** Opening Provided information block **

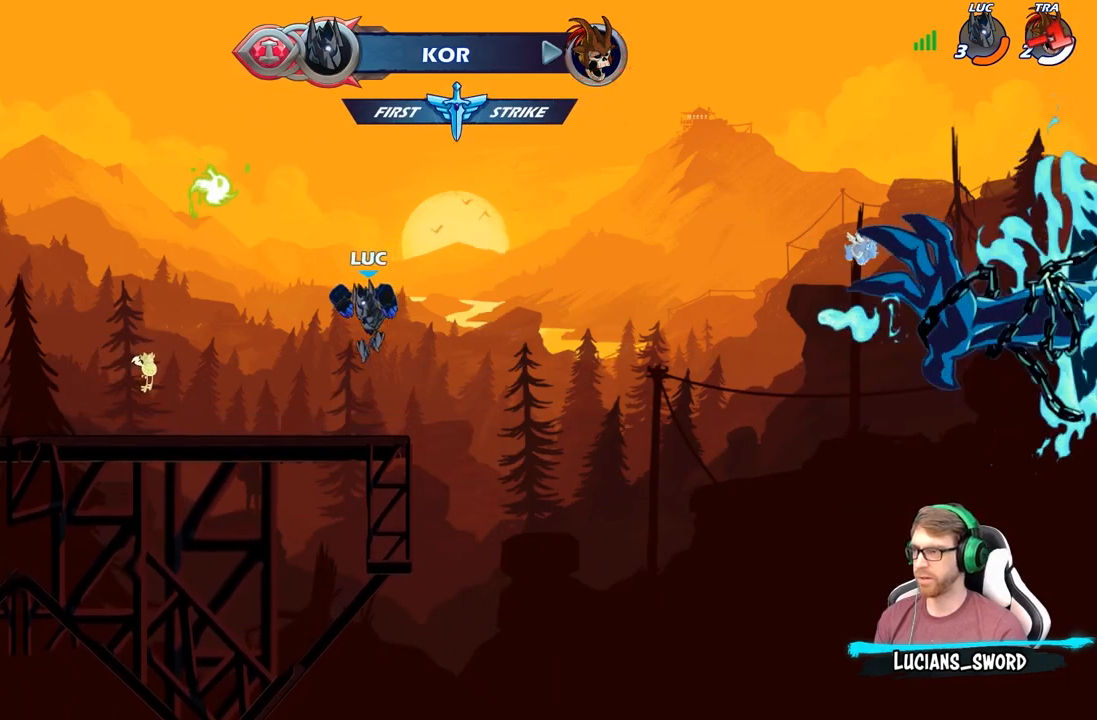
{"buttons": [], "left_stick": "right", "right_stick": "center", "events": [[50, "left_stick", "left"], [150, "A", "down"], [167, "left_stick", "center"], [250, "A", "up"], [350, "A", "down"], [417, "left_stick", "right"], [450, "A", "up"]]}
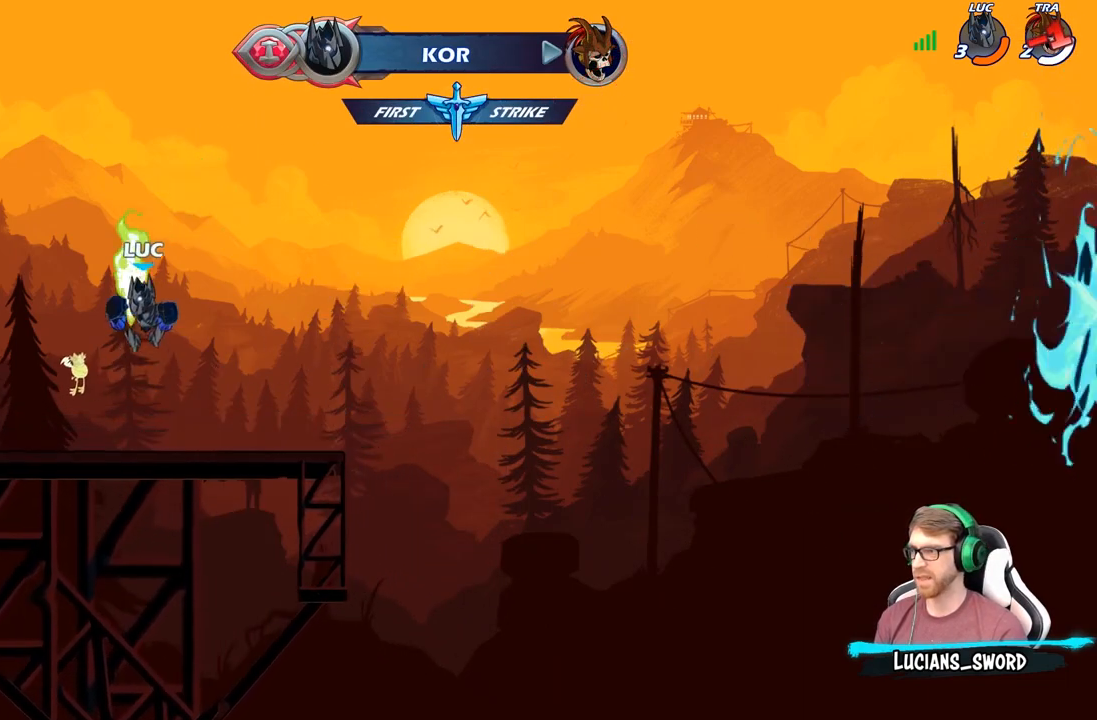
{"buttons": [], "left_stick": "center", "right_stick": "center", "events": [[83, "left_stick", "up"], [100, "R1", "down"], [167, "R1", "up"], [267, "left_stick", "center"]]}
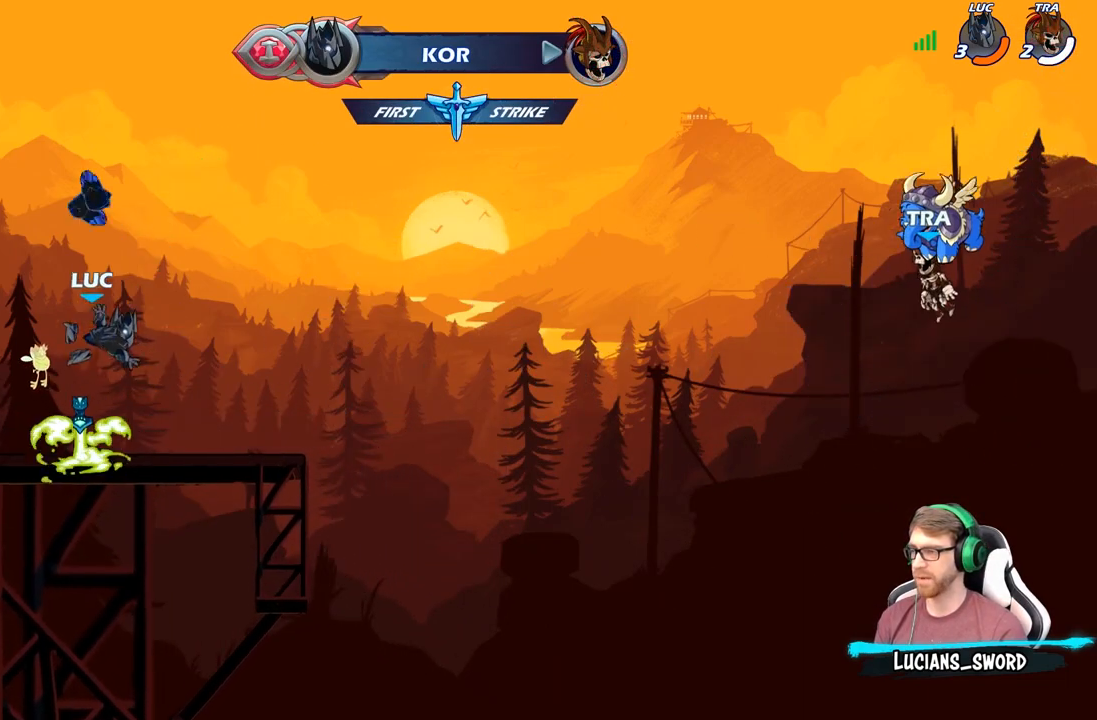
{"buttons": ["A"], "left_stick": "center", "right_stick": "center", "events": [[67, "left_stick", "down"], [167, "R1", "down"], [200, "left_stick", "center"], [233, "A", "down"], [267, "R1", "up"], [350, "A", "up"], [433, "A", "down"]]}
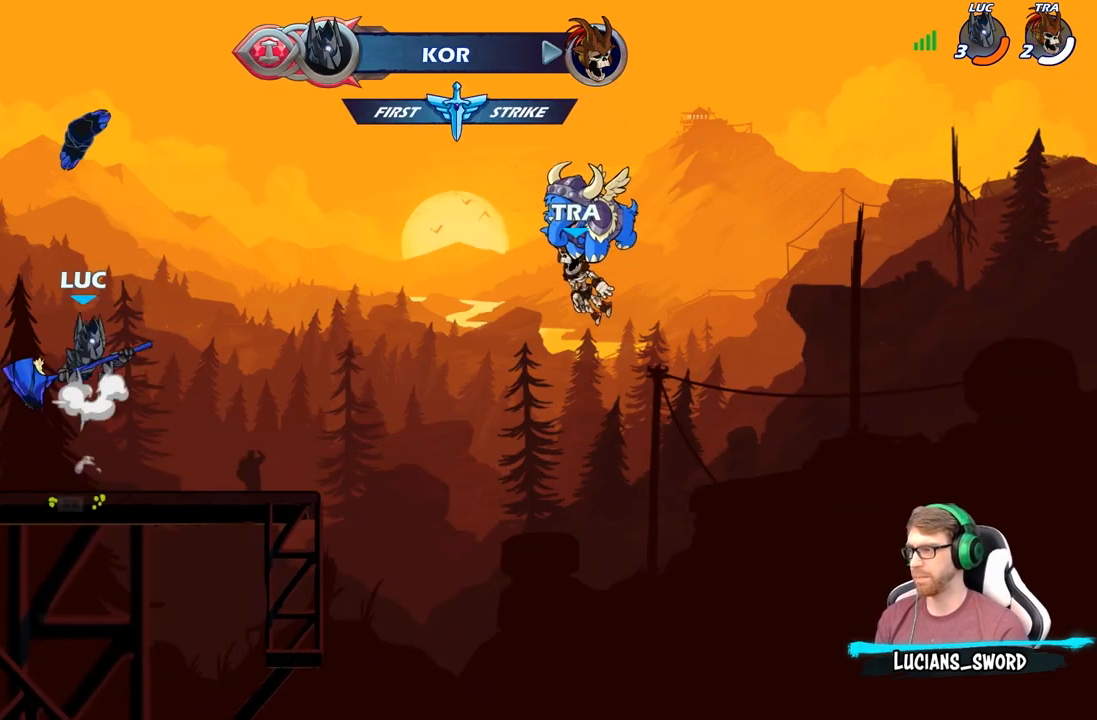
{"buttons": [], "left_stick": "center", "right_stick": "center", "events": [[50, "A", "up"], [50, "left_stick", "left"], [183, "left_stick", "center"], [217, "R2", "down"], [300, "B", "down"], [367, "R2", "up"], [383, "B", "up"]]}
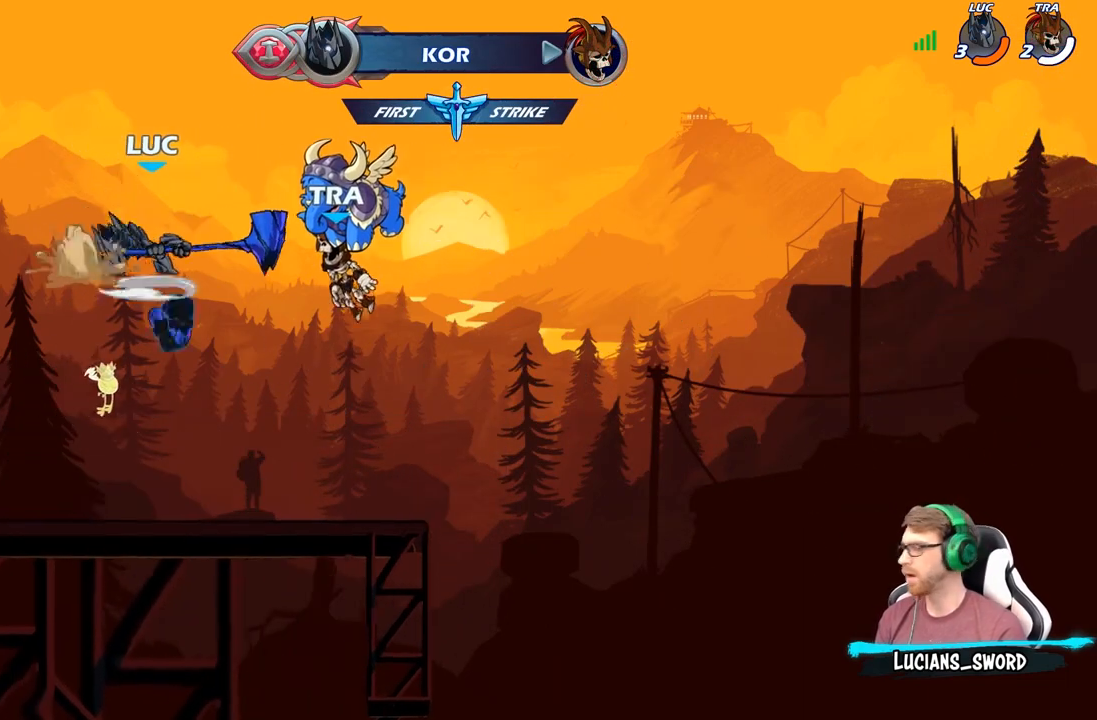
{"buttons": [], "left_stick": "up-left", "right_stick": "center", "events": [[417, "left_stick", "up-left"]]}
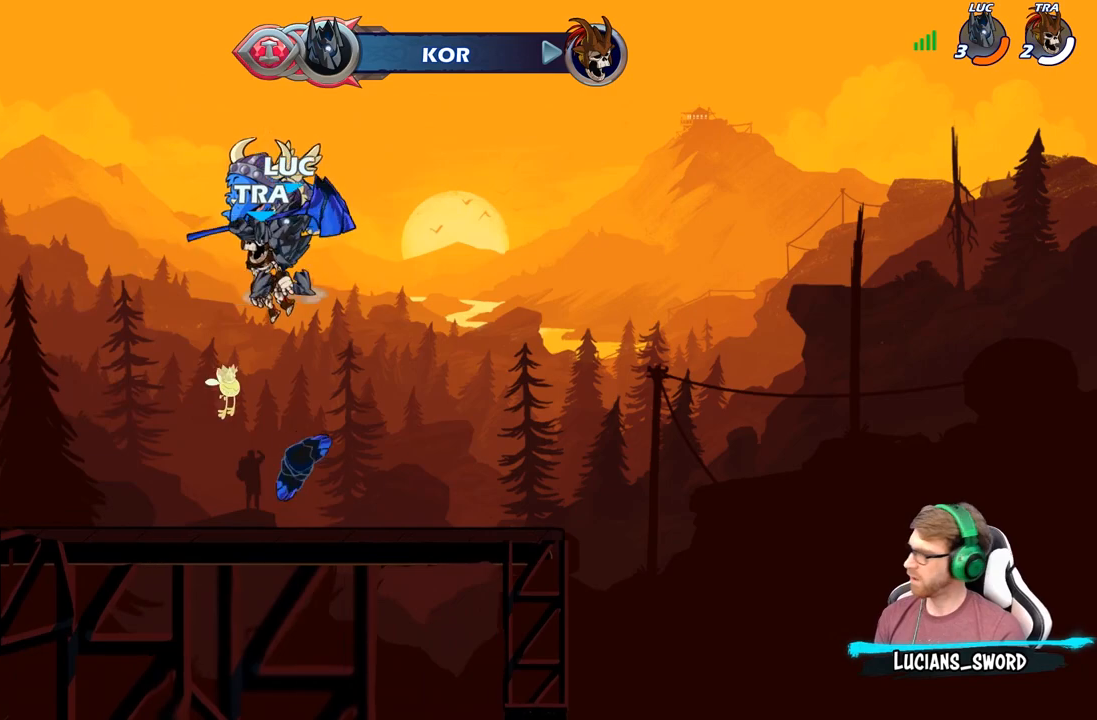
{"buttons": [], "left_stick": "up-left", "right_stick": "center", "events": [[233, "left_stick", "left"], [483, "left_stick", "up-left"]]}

** Closing Provided information block **

→ **Your assignment**
Would you return the entries verbatim, minus any images?

→ **Answer box**
{"buttons": [], "left_stick": "right", "right_stick": "center", "events": [[50, "left_stick", "left"], [150, "A", "down"], [167, "left_stick", "center"], [250, "A", "up"], [350, "A", "down"], [417, "left_stick", "right"], [450, "A", "up"]]}
{"buttons": [], "left_stick": "center", "right_stick": "center", "events": [[83, "left_stick", "up"], [100, "R1", "down"], [167, "R1", "up"], [267, "left_stick", "center"]]}
{"buttons": ["A"], "left_stick": "center", "right_stick": "center", "events": [[67, "left_stick", "down"], [167, "R1", "down"], [200, "left_stick", "center"], [233, "A", "down"], [267, "R1", "up"], [350, "A", "up"], [433, "A", "down"]]}
{"buttons": [], "left_stick": "center", "right_stick": "center", "events": [[50, "A", "up"], [50, "left_stick", "left"], [183, "left_stick", "center"], [217, "R2", "down"], [300, "B", "down"], [367, "R2", "up"], [383, "B", "up"]]}
{"buttons": [], "left_stick": "up-left", "right_stick": "center", "events": [[417, "left_stick", "up-left"]]}
{"buttons": [], "left_stick": "up-left", "right_stick": "center", "events": [[233, "left_stick", "left"], [483, "left_stick", "up-left"]]}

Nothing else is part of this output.